Moins de 0,6 % du budget ministériel alloué à la création

« La ministre se moque de nous ! », a réagi la CGT Spectacle par un communiqué publié depuis Avignon. Au téléphone, son secrétaire général adjoint, Maxime Séchaud, fulmine face à une « provocation ». « Nous allons renforcer la mobilisation. Nous préparons déjà des AG », annonce-t-il. 6 millions d’euros, soit moins de 0,6 % du budget ministériel alloué à la création, pour un secteur du spectacle vivant déjà exsangue, c’est peu.

« Face aux 96 millions d’euros coupés en 2024, aux 50 millions de réserve de précautions coupés en 2025, l’annonce de Rachida Dati est un énième coup de com », poursuit, dans son communiqué, la CGT. D’autant que ce qu’il se joue, en bout de chaîne, c’est la survie de compagnies, le maintien de postes, la continuité d’un maillage tressé depuis des années dans les territoires. Et non pas le confort de « nantis » désignés par les populistes. Les acteurs culturels et les syndicats s’égosillent à le rappeler. « Ce n’est pas avec des miettes que la colère de nos professions va retomber », résume le syndicat.

« Il n’y a pas eu de projet de loi rectificatif du budget, donc on se demande d’où sortent ces millions, où ils vont être pris, et comment ils vont être redistribués », interroge, à Avignon, Joris Mathieu, président du Syndicat national des entreprises artistiques et culturelles, (Syndeac). En plus du côté cache-misère, c’est le flou laissé par cette annonce délivrée sans prévenir, par voie de presse, qui fait grincer. « À ce stade-là, un tel communiqué veut tout et rien dire. Ce sont des mots-valises. Penser un « système vertueux de production et de diffusion », c’est un vrai travail. On ne peut pas en parler comme d’une évidence sans donner plus de détails », poursuit le metteur en scène.
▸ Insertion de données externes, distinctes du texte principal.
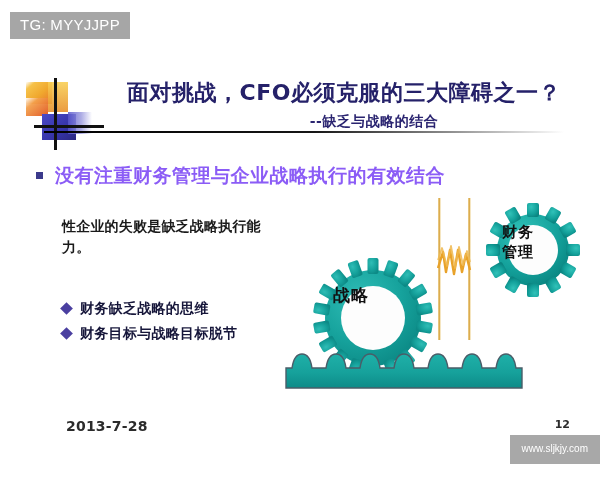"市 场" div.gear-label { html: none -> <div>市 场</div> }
« On ne construit pas une politique culturelle à coups de micro-annonces »

Les artistes de scène savent bien qu’il ne suffit pas de faire des effets de manche pour gagner un public. Cela s’applique aussi au show ministériel. « On ne construit pas une politique culturelle à coups de micro-annonces. Nous demandons un refinancement du service public de la culture qui soit mené avec ambition, en invitant les syndicats autour de la table », rappelle le Syndeac.

De passage aux Rencontres d’Arles, dimanche, la ministre, elle, a annoncé qu’elle irait bien à Avignon, tout en fustigeant l’« appropriation » de « deux, trois syndicalistes CGT »… « Qu’elle vienne ! », rétorque Maxime Séchaud. En attendant, dans la cité papale, on ne faiblit pas.

Des rendez-vous sont donnés chaque jour pour lever la voix contre la destruction programmée du service public de la culture. Cent cinquante musiciens sont attendus mardi à 19h30, devant l’hôtel de ville, pour une manifestation en forme de concert. C’est un peu plus que deux ou trois.